**Quoted passage**:
Awards and highlights
- Super Bowl champion (LIX);

Career NFL statistics as of 2025
- Passing attempts: 88
- Passing completions: 54
- Completion percentage: 61.4%
- TD–INT: 5–1
- Passing yards: 597
- Passer rating: 95.7
- Stats at Pro Football Reference

= Tanner McKee =

American football player (born 2000)

Tanner Jeremie McKee (born April 27, 2000) is an American professional football quarterback for the Philadelphia Eagles of the National Football League (NFL). He played college football for the Stanford Cardinal and was selected by the Eagles in the sixth round of the 2023 NFL draft.

==Early life==
McKee attended Centennial High School in Corona, California. He played in the 2018 U.S. Army All-American Bowl and 2018 Polynesian Bowl, where he was named MVP. McKee committed to Stanford University to play college football.

**Raw data**:
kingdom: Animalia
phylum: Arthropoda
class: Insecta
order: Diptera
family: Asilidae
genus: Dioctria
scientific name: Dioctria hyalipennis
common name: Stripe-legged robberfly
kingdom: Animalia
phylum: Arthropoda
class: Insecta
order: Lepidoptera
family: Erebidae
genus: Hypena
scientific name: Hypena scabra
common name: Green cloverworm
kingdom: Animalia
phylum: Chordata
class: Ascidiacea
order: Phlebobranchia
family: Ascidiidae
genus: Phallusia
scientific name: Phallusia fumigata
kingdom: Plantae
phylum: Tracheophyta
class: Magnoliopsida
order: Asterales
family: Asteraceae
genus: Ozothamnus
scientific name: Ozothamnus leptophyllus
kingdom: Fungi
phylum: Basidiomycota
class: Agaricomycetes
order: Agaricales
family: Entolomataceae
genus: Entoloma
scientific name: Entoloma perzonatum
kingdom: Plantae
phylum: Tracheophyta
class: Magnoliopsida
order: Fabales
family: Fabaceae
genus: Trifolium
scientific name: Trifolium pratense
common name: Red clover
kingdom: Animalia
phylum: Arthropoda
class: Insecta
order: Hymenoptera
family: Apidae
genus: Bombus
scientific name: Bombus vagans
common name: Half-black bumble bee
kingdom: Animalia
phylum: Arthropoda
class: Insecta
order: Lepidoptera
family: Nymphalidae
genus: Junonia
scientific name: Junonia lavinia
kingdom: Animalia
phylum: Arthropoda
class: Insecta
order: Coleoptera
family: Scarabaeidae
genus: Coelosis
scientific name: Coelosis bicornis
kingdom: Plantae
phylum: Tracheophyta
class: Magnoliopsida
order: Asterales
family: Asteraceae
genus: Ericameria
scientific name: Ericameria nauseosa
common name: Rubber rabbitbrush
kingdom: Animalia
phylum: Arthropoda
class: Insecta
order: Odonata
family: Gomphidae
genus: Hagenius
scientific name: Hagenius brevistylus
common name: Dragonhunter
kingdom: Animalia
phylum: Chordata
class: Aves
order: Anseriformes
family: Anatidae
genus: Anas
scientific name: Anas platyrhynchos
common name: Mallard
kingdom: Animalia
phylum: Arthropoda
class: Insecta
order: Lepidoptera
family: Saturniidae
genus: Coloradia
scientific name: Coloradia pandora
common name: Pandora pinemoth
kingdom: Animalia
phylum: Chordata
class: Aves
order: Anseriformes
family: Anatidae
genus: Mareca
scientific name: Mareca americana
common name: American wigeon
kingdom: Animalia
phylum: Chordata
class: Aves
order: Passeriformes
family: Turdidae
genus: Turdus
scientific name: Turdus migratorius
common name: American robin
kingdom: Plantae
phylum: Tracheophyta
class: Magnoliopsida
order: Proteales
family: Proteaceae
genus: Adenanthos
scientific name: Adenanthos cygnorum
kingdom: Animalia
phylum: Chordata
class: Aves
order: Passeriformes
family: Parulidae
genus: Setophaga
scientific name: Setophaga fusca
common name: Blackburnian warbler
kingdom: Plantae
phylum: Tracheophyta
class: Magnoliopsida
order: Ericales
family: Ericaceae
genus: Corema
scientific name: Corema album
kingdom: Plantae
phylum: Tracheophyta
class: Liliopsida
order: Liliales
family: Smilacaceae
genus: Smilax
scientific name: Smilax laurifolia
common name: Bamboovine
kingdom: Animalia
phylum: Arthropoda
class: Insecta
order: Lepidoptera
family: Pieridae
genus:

**Complete the following**:
#1 Duplicate the passage from the Tanner McKee text above, starting with "American football player" and going on through "2023 NFL draft.".
#2 In the Tanner McKee text, in which round of the 2023 NFL draft did the Eagles select him?
#3 Condense the paragraph of the Tanner McKee text that begins "McKee attended Centennial High School" into a short bulleted list.

**Solution set**:
#1
American football player (born 2000)

Tanner Jeremie McKee (born April 27, 2000) is an American professional football quarterback for the Philadelphia Eagles of the National Football League (NFL). He played college football for the Stanford Cardinal and was selected by the Eagles in the sixth round of the 2023 NFL draft.

#2 The sixth round.

#3
- Attended Centennial High School in Corona, California
- Played in the 2018 U.S. Army All-American Bowl
- Played in the 2018 Polynesian Bowl and was named MVP
- Committed to Stanford University to play college football